January - ALA Midwinter in Atlanta
February - SCBWI NY Annual
March - SCBWI - MD/DE/WV
July - Hamline MFAC Alumni Weekend
August - SCBWI RedHot Carolinas
September - SCBWI Northern Ohio
October - Picture Book Summit (3 webinars)
Highlights Biography Workshop
It's a shame that so many of the regional conferences are scheduled only in spring and fall, although I understand the reasoning behind that decision. There were months when nothing was available to attend. Then there were months with multiple options. Also, I tried to attend those closest to me just to save some money on travel.
I would start my conference with an intensive by Gary Schmidt: Your Narrator, Your POV, and You.

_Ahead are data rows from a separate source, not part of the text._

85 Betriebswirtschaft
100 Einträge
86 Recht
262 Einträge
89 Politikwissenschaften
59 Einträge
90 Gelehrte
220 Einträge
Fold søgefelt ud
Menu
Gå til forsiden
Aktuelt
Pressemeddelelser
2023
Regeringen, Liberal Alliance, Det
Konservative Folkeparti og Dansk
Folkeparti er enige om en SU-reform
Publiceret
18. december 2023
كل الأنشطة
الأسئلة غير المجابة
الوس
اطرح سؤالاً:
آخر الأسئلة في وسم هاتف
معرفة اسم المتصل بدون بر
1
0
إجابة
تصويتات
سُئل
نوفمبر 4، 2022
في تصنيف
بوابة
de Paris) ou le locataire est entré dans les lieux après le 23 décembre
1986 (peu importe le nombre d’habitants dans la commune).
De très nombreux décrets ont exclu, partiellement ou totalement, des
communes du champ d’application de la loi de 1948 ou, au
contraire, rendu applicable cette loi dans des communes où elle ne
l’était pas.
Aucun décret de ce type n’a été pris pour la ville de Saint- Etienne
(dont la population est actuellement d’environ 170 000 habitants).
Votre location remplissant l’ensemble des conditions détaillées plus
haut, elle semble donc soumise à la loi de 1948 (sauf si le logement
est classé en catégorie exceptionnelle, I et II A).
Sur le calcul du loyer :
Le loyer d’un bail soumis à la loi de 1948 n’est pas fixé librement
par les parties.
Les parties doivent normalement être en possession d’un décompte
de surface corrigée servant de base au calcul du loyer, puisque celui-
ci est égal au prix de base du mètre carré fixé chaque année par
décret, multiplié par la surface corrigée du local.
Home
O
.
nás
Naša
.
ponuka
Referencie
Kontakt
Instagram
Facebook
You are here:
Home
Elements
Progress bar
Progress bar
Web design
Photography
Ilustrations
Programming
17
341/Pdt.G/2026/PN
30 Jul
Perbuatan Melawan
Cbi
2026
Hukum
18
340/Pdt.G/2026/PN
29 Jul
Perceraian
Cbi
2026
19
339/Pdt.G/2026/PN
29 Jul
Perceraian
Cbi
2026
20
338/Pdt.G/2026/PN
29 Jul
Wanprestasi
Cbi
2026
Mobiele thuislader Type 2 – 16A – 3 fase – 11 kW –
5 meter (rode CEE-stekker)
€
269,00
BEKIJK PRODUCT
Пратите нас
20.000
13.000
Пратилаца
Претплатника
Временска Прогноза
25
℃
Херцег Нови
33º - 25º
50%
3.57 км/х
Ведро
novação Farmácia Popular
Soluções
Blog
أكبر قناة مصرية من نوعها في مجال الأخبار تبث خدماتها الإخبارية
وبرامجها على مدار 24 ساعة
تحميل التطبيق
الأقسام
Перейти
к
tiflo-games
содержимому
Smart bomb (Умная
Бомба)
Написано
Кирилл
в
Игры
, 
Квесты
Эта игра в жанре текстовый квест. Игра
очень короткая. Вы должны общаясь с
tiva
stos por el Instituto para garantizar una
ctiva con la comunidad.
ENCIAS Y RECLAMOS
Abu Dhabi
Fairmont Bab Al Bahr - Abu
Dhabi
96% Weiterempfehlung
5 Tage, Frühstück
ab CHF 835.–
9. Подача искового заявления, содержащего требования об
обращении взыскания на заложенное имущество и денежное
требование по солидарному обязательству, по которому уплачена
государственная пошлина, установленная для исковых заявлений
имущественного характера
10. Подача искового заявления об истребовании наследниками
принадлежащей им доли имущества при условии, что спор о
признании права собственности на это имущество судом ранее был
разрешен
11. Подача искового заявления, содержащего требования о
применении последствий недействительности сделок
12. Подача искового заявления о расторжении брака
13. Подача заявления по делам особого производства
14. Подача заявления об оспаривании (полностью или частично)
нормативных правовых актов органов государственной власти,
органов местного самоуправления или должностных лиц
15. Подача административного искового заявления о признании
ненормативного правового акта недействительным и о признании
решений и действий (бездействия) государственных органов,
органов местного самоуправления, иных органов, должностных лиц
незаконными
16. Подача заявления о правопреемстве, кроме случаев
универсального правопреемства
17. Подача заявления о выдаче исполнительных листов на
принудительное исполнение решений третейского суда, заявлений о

I've been thinking about voice quite a bit this year, so this optional intensive, provided a day before the official conference begins, is an extra bonus.
Let's keep Gary around to give the opening keynote. He can get a crowd all weepy like nobody's business with his storytelling. Plus, he can draw a crowd. If you want lots of people to register for the conference, I recommend getting a big name like Gary Schmidt.

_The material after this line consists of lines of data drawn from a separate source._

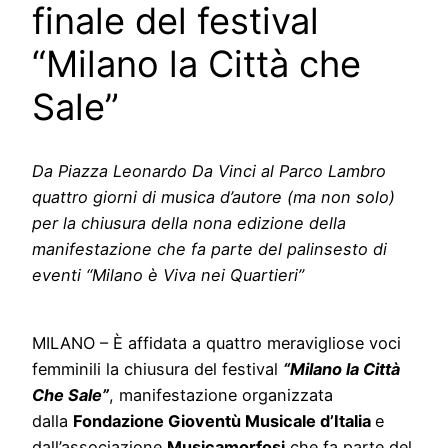
finale del festival
“Milano la Città che
Sale”
Da Piazza Leonardo Da Vinci al Parco Lambro
quattro giorni di musica d’autore (ma non solo)
per la chiusura della nona edizione della
manifestazione che fa parte del palinsesto di
eventi
“Milano è Viva nei Quartieri”
MILANO – È affidata a quattro meravigliose voci
femminili la chiusura del festival
“Milano la Città
Che Sale”
, manifestazione organizzata
dalla
Fondazione Gioventù Musicale d’Italia
e
dall’associazione
Musicamorfosi
che fa parte del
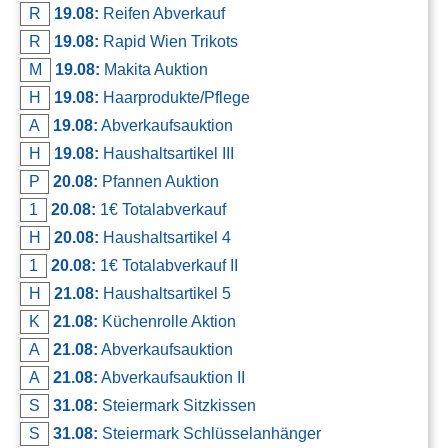
R
19.08:
Reifen Abverkauf
R
19.08:
Rapid Wien Trikots
M
19.08:
Makita Auktion
H
19.08:
Haarprodukte/Pflege
A
19.08:
Abverkaufsauktion
H
19.08:
Haushaltsartikel III
P
20.08:
Pfannen Auktion
1
20.08:
1€ Totalabverkauf
H
20.08:
Haushaltsartikel 4
1
20.08:
1€ Totalabverkauf II
H
21.08:
Haushaltsartikel 5
K
21.08:
Küchenrolle Aktion
A
21.08:
Abverkaufsauktion
A
21.08:
Abverkaufsauktion II
S
31.08:
Steiermark Sitzkissen
S
31.08:
Steiermark Schlüsselanhänger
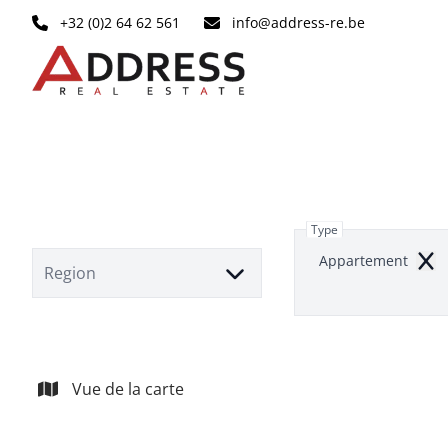
Aller au contenu principal
+32 (0)2 64 62 561
info@address-re.be
Type
Appartement
Rem
Region
Vue de la carte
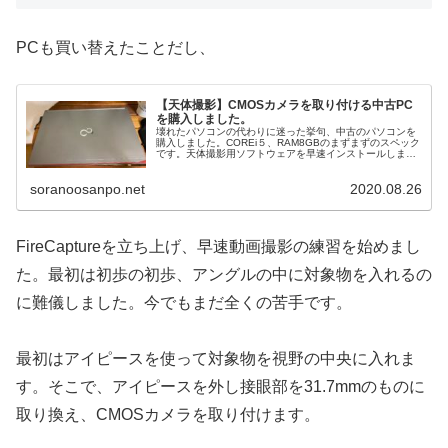
PCも買い替えたことだし、
【天体撮影】CMOSカメラを取り付ける中古PC
を購入しました。
壊れたパソコンの代わりに迷った挙句、中古のパソコンを
購入しました。COREi５、RAM8GBのまずまずのスペック
です。天体撮影用ソフトウェアを早速インストールしまし
たが、若干前回違いPCを再起動が必要だったこと。パソコ
ンによって違いがあるかも。
soranoosanpo.net
2020.08.26
FireCaptureを立ち上げ、早速動画撮影の練習を始めまし
た。最初は初歩の初歩、アングルの中に対象物を入れるの
に難儀しました。今でもまだ全くの苦手です。
最初はアイピースを使って対象物を視野の中央に入れま
す。そこで、アイピースを外し接眼部を31.7mmのものに
取り換え、CMOSカメラを取り付けます。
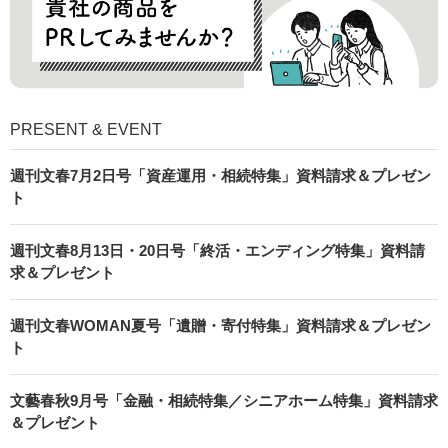
PRESENT & EVENT
週刊文春7月2日号「資産運用・相続特集」資料請求＆プレゼン
ト
週刊文春8月13日・20日号「終活・エンディング特集」資料請
求＆プレゼント
週刊文春WOMAN夏号「遺贈・寄付特集」資料請求＆プレゼン
ト
文藝春秋9月号「金融・相続特集／シニアホーム特集」資料請求
＆プレゼント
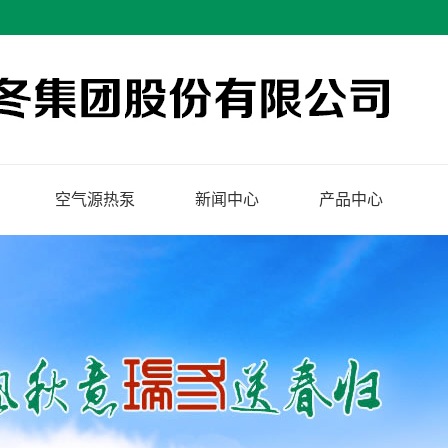
空气源热泵
新闻中心
产品中心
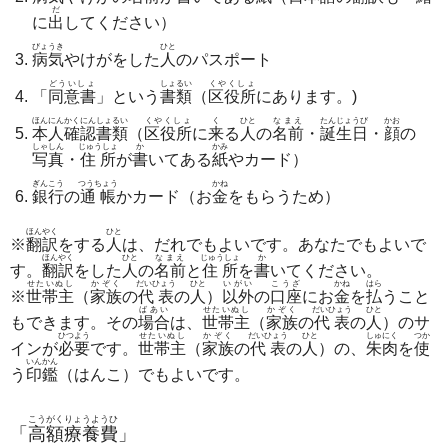
だ
に
出
してください）
びょうき
ひと
病気
やけがをした
人
のパスポート
どういしょ
しょるい
くやくしょ
「
同意書
」という
書類
（
区役所
にあります。)
ほんにんかくにんしょるい
くやくしょ
く
ひと
なまえ
たんじょうび
かお
本人確認書類
（
区役所
に
来
る
人
の
名前
・
誕生日
・
顔
の
しゃしん
じゅうしょ
か
かみ
写真
・
住所
が
書
いてある
紙
やカード）
ぎんこう
つうちょう
かね
銀行
の
通帳
かカード（お
金
をもらうため）
ほんやく
ひと
※
翻訳
をする
人
は、だれでもよいです。あなたでもよいで
ほんやく
ひと
なまえ
じゅうしょ
か
す。
翻訳
をした
人
の
名前
と
住所
を
書
いてください。
せたいぬし
かぞく
だいひょう
ひと
いがい
こうざ
かね
はら
※
世帯主
（
家族
の
代表
の
人
）
以外
の
口座
にお
金
を
払
うこと
ばあい
せたいぬし
かぞく
だいひょう
ひと
もできます。その
場合
は、
世帯主
（
家族
の
代表
の
人
）のサ
ひつよう
せたいぬし
かぞく
だいひょう
ひと
しゅにく
つか
インが
必要
です。
世帯主
（
家族
の
代表
の
人
）の、
朱肉
を
使
いんかん
う
印鑑
（はんこ）でもよいです。
こうがくりょうようひ
「
高額療養費
」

We'll start our first session with something for picture book writers. Let Them Read Layered Picture Books with Julie Hedlund. She provides an extremely clear explanation of all the things that make a successful picture book. It's a good checklist to consider when looking at your own picture book. Plus she uses really good picture books to demonstrate each concept.
Our next session is Everything You Want to Know About Agents But Were Afraid to Ask with Victoria Marini from Irene Goodman Agency. She provides clear guidelines of Do's and Don't in a query letter, questions a writer should ask a prospective agent, various pitch contests to get your work in front of an agent, and she understands the business and can answer about any question.
Next, we'll move on to First Pages, which are divided by PB, MG, and YA. Each group will have a separate room, allowing more pages to be read and more writers to get feedback. As an aside, Carter Hasegawa, Aubrey Poole, Alison Weiss and Laurent Linn gave awesome comments, even though my page never came up.
Now it's time for lunch and a Midday Address by Linda Sue Park. She can talk about anything and make it inspiring, but I really enjoyed her talk about diversity. She also does an awesome session on revision tips that I found extremely useful. Now I know that it will get very expensive to get both Gary Schmidt and Linda Sue Park at the same conference, but this is my conference and I want them both.
Our next session is for the non-fiction writers. STEAM Power: Bring Nonfiction to Life! with Steve Swinburne is an entertaining look at writing nonfiction and revisions tips.
Next we'll move on to The Hero's Journey with Cynthia Levinson. This is directed toward biographies, but can easily apply to most picture books, middle grade, and young adult books of every genre. She provides a visual she created herself that explains the concept better than any I've seen before. She also has a worksheet that helps identify the specific parts of the story arc of your story.
Next up is a session for YA writers. Sex in YA Fiction with Sheba Karim and Ashley Herring Blake covers sex considerations for all genres. Filled with interesting statistics about teens and sex today, topics range from sexting, to safe sex, to the reality that not all teen sex is good, to publishing barriers.
Our final session of the day is Writing Picture Books with Purpose with Laura Backes. This session is about delivering a message without being preachy.
I am providing two options for the closing keynote. Both Laurent Linn, discussing his journey to becoming a writer, or Adam Rex talking about humor, would end the day on a light note and leave attendees with a smile and a chuckle.
I'd like to also mention other devices I enjoyed that may be added to make the conference more fun and more beneficial (It all depends on the length of the conference):
- A Meet and Greet BINGO game forces attendees to talk to each other during breaks in order to fill out their cards.
- A Family Feud style game between agents/editors and writers makes for fun evening entertainment.
- A Dessert and Autograph Party with a Portfolio Showcase.
- Submission opportunities to editors and agents.
- Group Critiques with pages exchanged ahead of time.
- Written Critiques from an editor - I find this works better than an in-person critique, but both options may be offered, of course.
- A personalized printed schedule that fits in the name tag holder with session and room location.
- It's better to hold the conference in the hotel so there is no time spent traveling back and forth, although if everything is held at the conference location (including lunch) then it is not as much of an inconvenience.
- A webinar or live-streaming where you can stay at home and save travel costs is extremely enticing, especially if you can watch the recording again later.
- Smaller conferences (150 or less) are preferable to larger conferences.